● **DATA SHOWN**
###
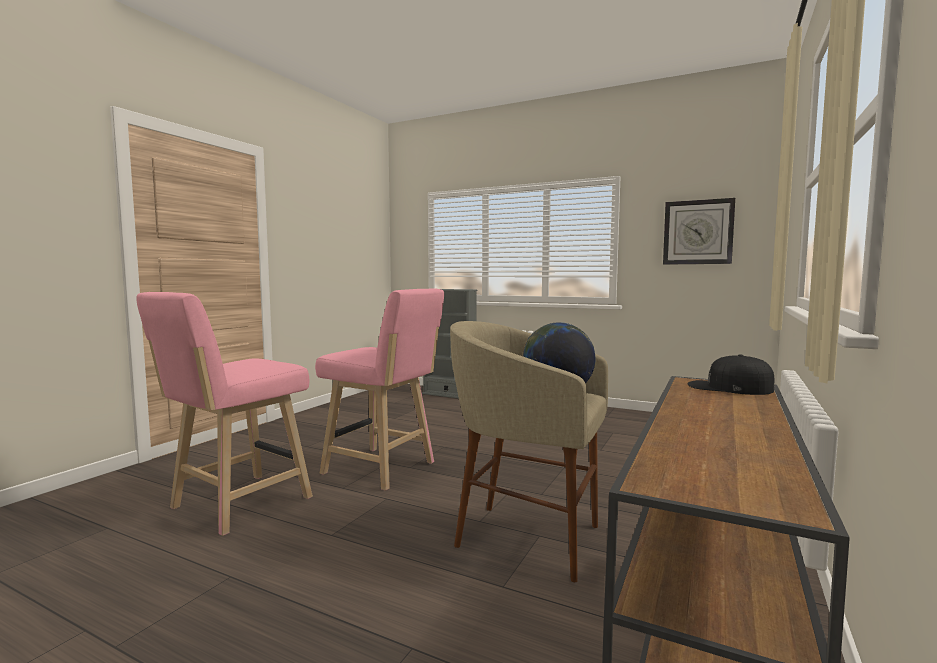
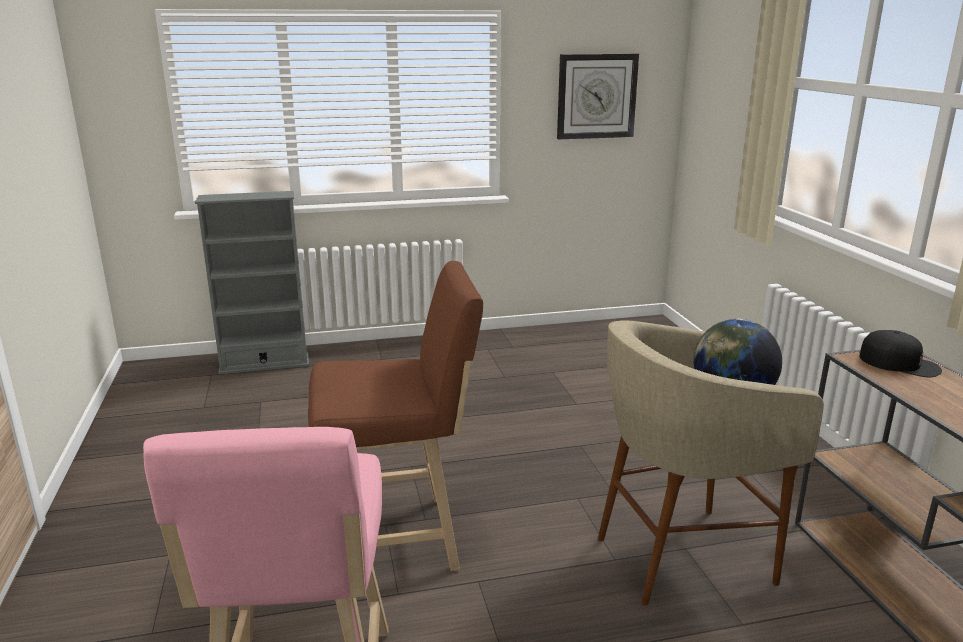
camera: 40 degrees left, 15 degrees up
pink stool [315,288,444,491] -> brown stool [308,261,483,571]
black cap [687,354,775,395] -> black cap turned 135 degrees counterclockwise [859,330,942,377]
###
Go through the data and return every word of it verbatim, leaving out the pictures.

camera: 40 degrees left, 15 degrees up
pink stool [315,288,444,491] -> brown stool [308,261,483,571]
black cap [687,354,775,395] -> black cap turned 135 degrees counterclockwise [859,330,942,377]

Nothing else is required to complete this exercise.